[ARBEITSANWEISUNGEN]
1. Gib die Zeilen der Auflistung als Markdown-Tabelle mit den Spalten „Nr.“ und „Zeile“ aus. Beginne mit der ersten Zeile der Auflistung, gehe bis einschließlich der Zeile mit "common name: Large-leaved avens", nummeriere fortlaufend und lass Leerzeilen weg.
2. Setze den Text über Kameras im Einsatz im Anschluss an seinen letzten Satz fort.

Kameras wirken abschreckend auf Angreifer
Auch hätten die Kameras im Einsatz erwiesenermaßen eine abschreckende Wirkung auf gewaltbereite Personen. „Die Hemmschwelle, uns anzugreifen oder zu beleidigen, sinkt deutlich. Das ist schon ein klarer Vorteil“, betont Lüdtke. Gleichzeitig bringe das geplante Gesetz rechtliche Grauzonen und ein hohes Maß an Eigenverantwortung für die Beamten mit sich, da längst nicht immer klar sei, ob das Einschalten der Kamera sinnvoll oder eher kontraproduktiv wäre. Diese Entscheidung müsse in schwierigen Einsatzsituationen blitzschnell getroffen werden. „Wir erleben ja Bürgerinnen und Bürger auch in höchst sensiblen Momenten“, gibt Björn Lüdtke zu bedenken. „Da kann das Filmen auch problematische Folgen haben.“ Mit Blick auf solche Fragen sehe er noch Fortbildungsbedarf für die Beamten. Die Geräte könnten generell problemlos an der Uniform angebracht werden und seien einfach zu bedienen.

[VORLIEGENDE AUFLISTUNG]
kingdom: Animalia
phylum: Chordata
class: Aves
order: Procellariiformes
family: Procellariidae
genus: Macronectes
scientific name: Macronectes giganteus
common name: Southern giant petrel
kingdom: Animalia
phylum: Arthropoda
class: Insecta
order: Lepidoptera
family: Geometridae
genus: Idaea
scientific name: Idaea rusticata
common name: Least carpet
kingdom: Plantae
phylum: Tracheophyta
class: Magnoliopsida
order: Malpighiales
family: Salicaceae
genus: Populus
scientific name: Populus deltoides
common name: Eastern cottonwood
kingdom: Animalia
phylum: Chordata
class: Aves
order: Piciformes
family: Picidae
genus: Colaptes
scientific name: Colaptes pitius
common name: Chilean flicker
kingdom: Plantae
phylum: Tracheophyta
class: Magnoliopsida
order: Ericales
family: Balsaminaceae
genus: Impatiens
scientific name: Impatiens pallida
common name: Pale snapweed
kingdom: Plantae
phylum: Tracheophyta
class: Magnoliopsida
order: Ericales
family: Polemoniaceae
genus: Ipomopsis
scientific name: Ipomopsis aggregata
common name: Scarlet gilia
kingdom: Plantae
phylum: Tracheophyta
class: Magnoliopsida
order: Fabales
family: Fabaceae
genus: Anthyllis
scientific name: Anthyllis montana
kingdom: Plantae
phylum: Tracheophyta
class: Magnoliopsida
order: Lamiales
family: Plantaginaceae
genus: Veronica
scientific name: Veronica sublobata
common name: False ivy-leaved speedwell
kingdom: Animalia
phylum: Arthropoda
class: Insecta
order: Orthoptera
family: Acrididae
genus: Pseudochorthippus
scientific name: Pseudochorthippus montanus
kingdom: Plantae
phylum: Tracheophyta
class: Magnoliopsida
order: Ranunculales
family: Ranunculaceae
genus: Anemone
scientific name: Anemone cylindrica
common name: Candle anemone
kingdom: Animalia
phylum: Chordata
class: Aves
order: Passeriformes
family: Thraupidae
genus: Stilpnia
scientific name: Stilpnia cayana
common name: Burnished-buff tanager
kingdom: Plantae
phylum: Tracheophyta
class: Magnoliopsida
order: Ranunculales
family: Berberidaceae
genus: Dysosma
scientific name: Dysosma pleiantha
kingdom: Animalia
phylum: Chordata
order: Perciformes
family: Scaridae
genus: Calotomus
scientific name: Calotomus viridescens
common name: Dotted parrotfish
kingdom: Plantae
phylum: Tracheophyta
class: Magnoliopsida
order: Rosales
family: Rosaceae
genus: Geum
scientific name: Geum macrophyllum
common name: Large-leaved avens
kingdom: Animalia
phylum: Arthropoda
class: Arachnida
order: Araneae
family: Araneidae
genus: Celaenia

[ANTWORTEN]
1.
| Nr. | Zeile |
|---|---|
| 1 | kingdom: Animalia |
| 2 | phylum: Chordata |
| 3 | class: Aves |
| 4 | order: Procellariiformes |
| 5 | family: Procellariidae |
| 6 | genus: Macronectes |
| 7 | scientific name: Macronectes giganteus |
| 8 | common name: Southern giant petrel |
| 9 | kingdom: Animalia |
| 10 | phylum: Arthropoda |
| 11 | class: Insecta |
| 12 | order: Lepidoptera |
| 13 | family: Geometridae |
| 14 | genus: Idaea |
| 15 | scientific name: Idaea rusticata |
| 16 | common name: Least carpet |
| 17 | kingdom: Plantae |
| 18 | phylum: Tracheophyta |
| 19 | class: Magnoliopsida |
| 20 | order: Malpighiales |
| 21 | family: Salicaceae |
| 22 | genus: Populus |
| 23 | scientific name: Populus deltoides |
| 24 | common name: Eastern cottonwood |
| 25 | kingdom: Animalia |
| 26 | phylum: Chordata |
| 27 | class: Aves |
| 28 | order: Piciformes |
| 29 | family: Picidae |
| 30 | genus: Colaptes |
| 31 | scientific name: Colaptes pitius |
| 32 | common name: Chilean flicker |
| 33 | kingdom: Plantae |
| 34 | phylum: Tracheophyta |
| 35 | class: Magnoliopsida |
| 36 | order: Ericales |
| 37 | family: Balsaminaceae |
| 38 | genus: Impatiens |
| 39 | scientific name: Impatiens pallida |
| 40 | common name: Pale snapweed |
| 41 | kingdom: Plantae |
| 42 | phylum: Tracheophyta |
| 43 | class: Magnoliopsida |
| 44 | order: Ericales |
| 45 | family: Polemoniaceae |
| 46 | genus: Ipomopsis |
| 47 | scientific name: Ipomopsis aggregata |
| 48 | common name: Scarlet gilia |
| 49 | kingdom: Plantae |
| 50 | phylum: Tracheophyta |
| 51 | class: Magnoliopsida |
| 52 | order: Fabales |
| 53 | family: Fabaceae |
| 54 | genus: Anthyllis |
| 55 | scientific name: Anthyllis montana |
| 56 | kingdom: Plantae |
| 57 | phylum: Tracheophyta |
| 58 | class: Magnoliopsida |
| 59 | order: Lamiales |
| 60 | family: Plantaginaceae |
| 61 | genus: Veronica |
| 62 | scientific name: Veronica sublobata |
| 63 | common name: False ivy-leaved speedwell |
| 64 | kingdom: Animalia |
| 65 | phylum: Arthropoda |
| 66 | class: Insecta |
| 67 | order: Orthoptera |
| 68 | family: Acrididae |
| 69 | genus: Pseudochorthippus |
| 70 | scientific name: Pseudochorthippus montanus |
| 71 | kingdom: Plantae |
| 72 | phylum: Tracheophyta |
| 73 | class: Magnoliopsida |
| 74 | order: Ranunculales |
| 75 | family: Ranunculaceae |
| 76 | genus: Anemone |
| 77 | scientific name: Anemone cylindrica |
| 78 | common name: Candle anemone |
| 79 | kingdom: Animalia |
| 80 | phylum: Chordata |
| 81 | class: Aves |
| 82 | order: Passeriformes |
| 83 | family: Thraupidae |
| 84 | genus: Stilpnia |
| 85 | scientific name: Stilpnia cayana |
| 86 | common name: Burnished-buff tanager |
| 87 | kingdom: Plantae |
| 88 | phylum: Tracheophyta |
| 89 | class: Magnoliopsida |
| 90 | order: Ranunculales |
| 91 | family: Berberidaceae |
| 92 | genus: Dysosma |
| 93 | scientific name: Dysosma pleiantha |
| 94 | kingdom: Animalia |
| 95 | phylum: Chordata |
| 96 | order: Perciformes |
| 97 | family: Scaridae |
| 98 | genus: Calotomus |
| 99 | scientific name: Calotomus viridescens |
| 100 | common name: Dotted parrotfish |
| 101 | kingdom: Plantae |
| 102 | phylum: Tracheophyta |
| 103 | class: Magnoliopsida |
| 104 | order: Rosales |
| 105 | family: Rosaceae |
| 106 | genus: Geum |
| 107 | scientific name: Geum macrophyllum |
| 108 | common name: Large-leaved avens |

2.
Hintergrund von Reuls Ansinnen ist ein Fall aus Dortmund, bei dem ein Polizeibeamter einen 16-jährigen Flüchtling aus dem Senegal im Einsatz erschossen hatte. Die Polizisten waren wegen Suizidgefahr eingeschritten – der Jugendliche hatte gedroht, sich mit einem Messer umzubringen.